In the past three decades, the study of financial behavior has become a fascinating subject. According to Thaler (1980), investors may be influenced by behavioral biases that frequently result in suboptimal decisions. Over time, scholars have contested the ideas and assumptions of normal contemporary finance and finance, but behavioral finance theory has also been questioned and faced numerous difficulties. In the Efficient Market Hypothesis (EMH) theory, rational investor behavior in financial markets is assumed (Fama, 1970). According to anticipated utility theory, investors behave rationally when making decisions by weighing the relative rewards and hazards of all alternatives (Kahneman & Tversky, 1979).

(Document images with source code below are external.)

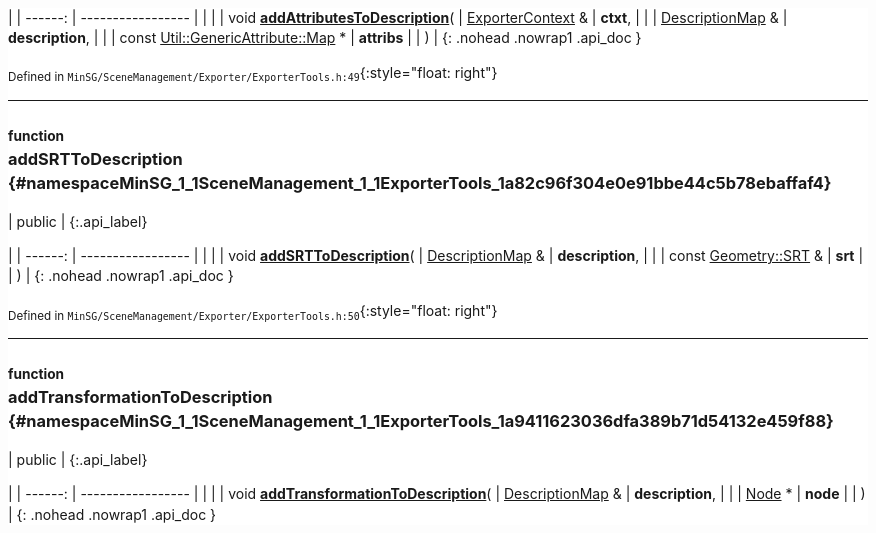 |
| ------: | ----------------- |
|  |
| void **[addAttributesToDescription](#namespaceMinSG_1_1SceneManagement_1_1ExporterTools_1adc993e1266aab8071156447d31fdcd45)**( |  [ExporterContext](structMinSG_1_1SceneManagement_1_1ExporterContext) & | **ctxt**, |
| |  [DescriptionMap](namespaceMinSG_1_1SceneManagement#namespaceMinSG_1_1SceneManagement_1a8c43b9723e098db2875d6940e84350d1) & | **description**, |
| | const [Util::GenericAttribute::Map](classUtil_1_1GenericAttribute#classUtil_1_1GenericAttribute_1a68c44829cb179639aaa2893e43a94fc1) * | **attribs** |
|   ) |
{: .nohead .nowrap1 .api_doc }





<sub>Defined in `MinSG/SceneManagement/Exporter/ExporterTools.h:49`</sub>{:style="float: right"}

-------------------------------------------------------------------

### <small>function</small><br/> addSRTToDescription {#namespaceMinSG_1_1SceneManagement_1_1ExporterTools_1a82c96f304e0e91bbe44c5b78ebaffaf4}

| public |
{:.api_label}

|
| ------: | ----------------- |
|  |
| void **[addSRTToDescription](#namespaceMinSG_1_1SceneManagement_1_1ExporterTools_1a82c96f304e0e91bbe44c5b78ebaffaf4)**( |  [DescriptionMap](namespaceMinSG_1_1SceneManagement#namespaceMinSG_1_1SceneManagement_1a8c43b9723e098db2875d6940e84350d1) & | **description**, |
| | const [Geometry::SRT](namespaceGeometry#namespaceGeometry_1acbf1a7ed1b25571b97a1d7c2f14ae848) & | **srt** |
|   ) |
{: .nohead .nowrap1 .api_doc }





<sub>Defined in `MinSG/SceneManagement/Exporter/ExporterTools.h:50`</sub>{:style="float: right"}

-------------------------------------------------------------------

### <small>function</small><br/> addTransformationToDescription {#namespaceMinSG_1_1SceneManagement_1_1ExporterTools_1a9411623036dfa389b71d54132e459f88}

| public |
{:.api_label}

|
| ------: | ----------------- |
|  |
| void **[addTransformationToDescription](#namespaceMinSG_1_1SceneManagement_1_1ExporterTools_1a9411623036dfa389b71d54132e459f88)**( |  [DescriptionMap](namespaceMinSG_1_1SceneManagement#namespaceMinSG_1_1SceneManagement_1a8c43b9723e098db2875d6940e84350d1) & | **description**, |
| |  [Node](classMinSG_1_1Node) * | **node** |
|   ) |
{: .nohead .nowrap1 .api_doc }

Financial conduct is how individuals behave in financial matters and the psychological influences on financial decisions (Nofsinger, 2001). The Dimensions database's metadata was extracted for this investigation on July 15, 2022. Dimensions is a less well-known metadata aggregator than Scopus and Web of Science; the Dimensions Database is an academic database collecting research articles and their citations, as well as awards, patents, clinical research, policy documents, and altmetric information. This database aims to record and provide insight into the broader research community (Bode et al., 2019). Two articles on behavioral bias and financial decision-making were originally published in 1999, according to the search results. The demand for research in this field began to stabilize between 1999 and 2022, while the number of publications continued to rise from 2007 to 2022. In addition, the co-occurrence-based publication development map includes seven clusters. Financial literacy, disposition effects, and risk are contemporary research issues.